■ Tâches à faire
1 > D'après le texte à lire, quelle année d'école venait de se terminer juste avant l'arrivée sur l'île ?
2 > Recopiez le passage du texte à lire qui commence à « Je viens de » et se termine à « et l’on barbote. ».

=== Texte à lire ===

Flash-back. Au début des années 70 je déménage.
Un peu loin.
Je viens de finir mon année de CP sous la grisaille parisienne. Me voilà téléporté sur une petite île de Méditerranée. C’est la grande époque de hippies. Mais pas seulement. L’île est encore complètement sauvage. Il y a quelques routes goudronnées mais le pays est encore sous la coupe de Franco et très peu développé. Les plages sont désertes, à perte de vue. Les criques se comptent par milliers. On part facilement à l’aventure toute la journée sur des petits rafiots pour atteindre des eaux cristallines qui ne dépareraient pas à Bora-Bora. Très vite on met un masque et l’on barbote.

Puis vient le temps de l’exploration. C’est bien beau de regarder les poissons d’en haut, de les voir entrer dans des trous, mais ça donne envie de les suivre et d’aller voir ce qu’ils font au fond. Les choses s’enchaînent et voilà que l’on dépasse les 2 mètres, puis les 3, puis…
Avec l’âge, vient l’envie de chasser. Il est assez courant que les apnéistes soient passés par une étape de chasse, ou même qu’ils continuent, en parallèle à leur activité de pure descente. Je ne suis qu’un touriste de ces activités, mais il me semble que la chasse est un très bon entraînement.

=== Données fournies ===

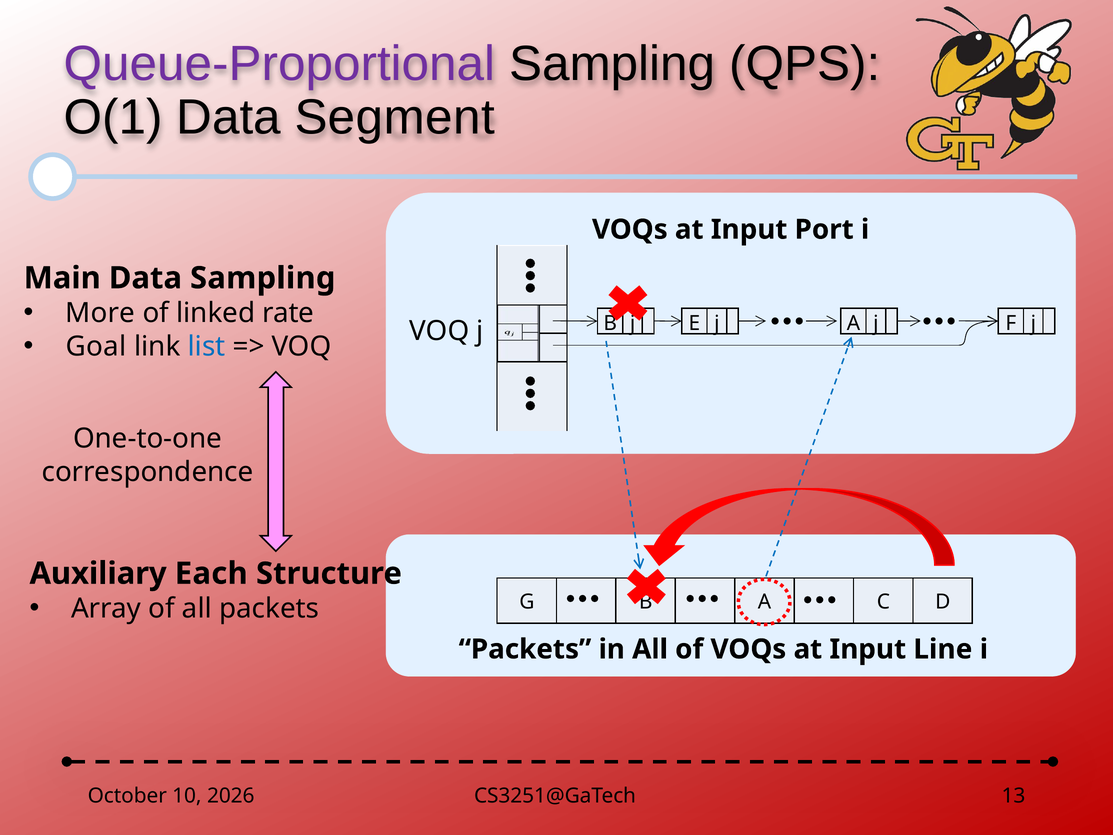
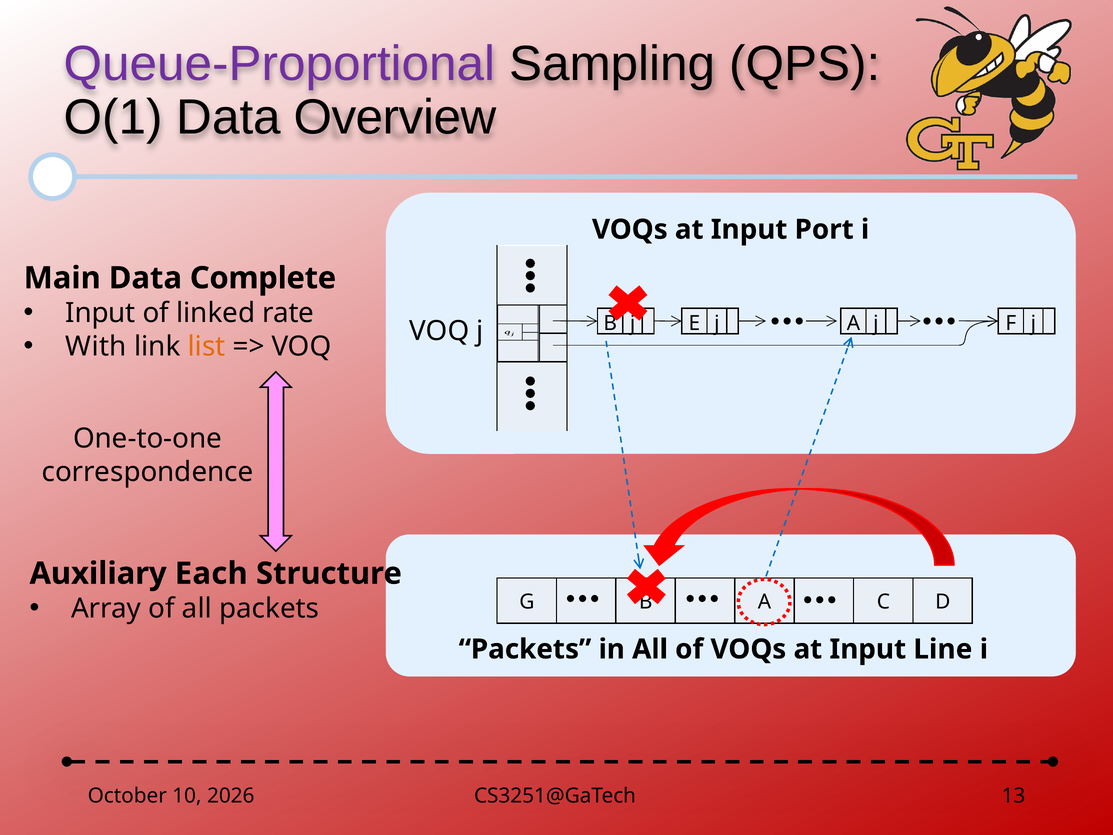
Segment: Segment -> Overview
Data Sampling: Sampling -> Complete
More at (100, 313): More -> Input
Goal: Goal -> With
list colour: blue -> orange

===
=== Données fournies ===

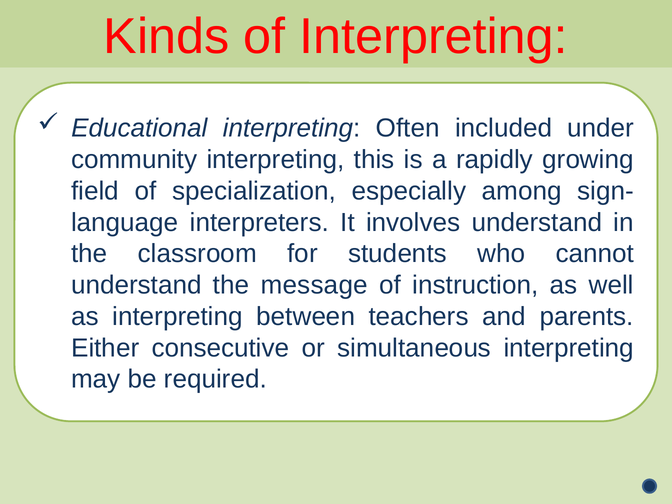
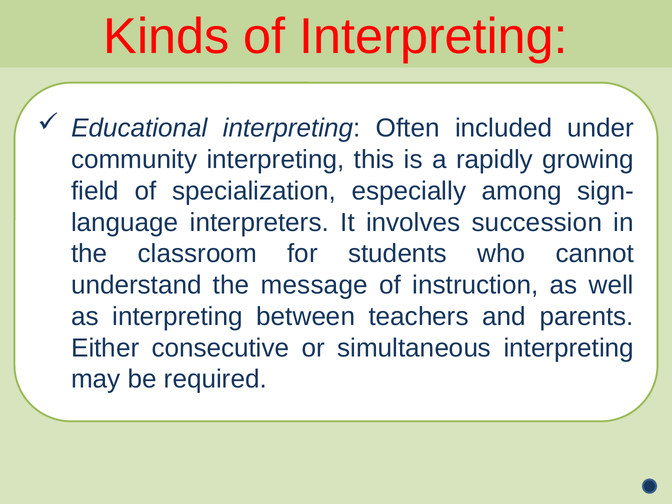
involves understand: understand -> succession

===

■ Réponses aux tâches
1 > L'année de CP.

2 >
Je viens de finir mon année de CP sous la grisaille parisienne. Me voilà téléporté sur une petite île de Méditerranée. C’est la grande époque de hippies. Mais pas seulement. L’île est encore complètement sauvage. Il y a quelques routes goudronnées mais le pays est encore sous la coupe de Franco et très peu développé. Les plages sont désertes, à perte de vue. Les criques se comptent par milliers. On part facilement à l’aventure toute la journée sur des petits rafiots pour atteindre des eaux cristallines qui ne dépareraient pas à Bora-Bora. Très vite on met un masque et l’on barbote.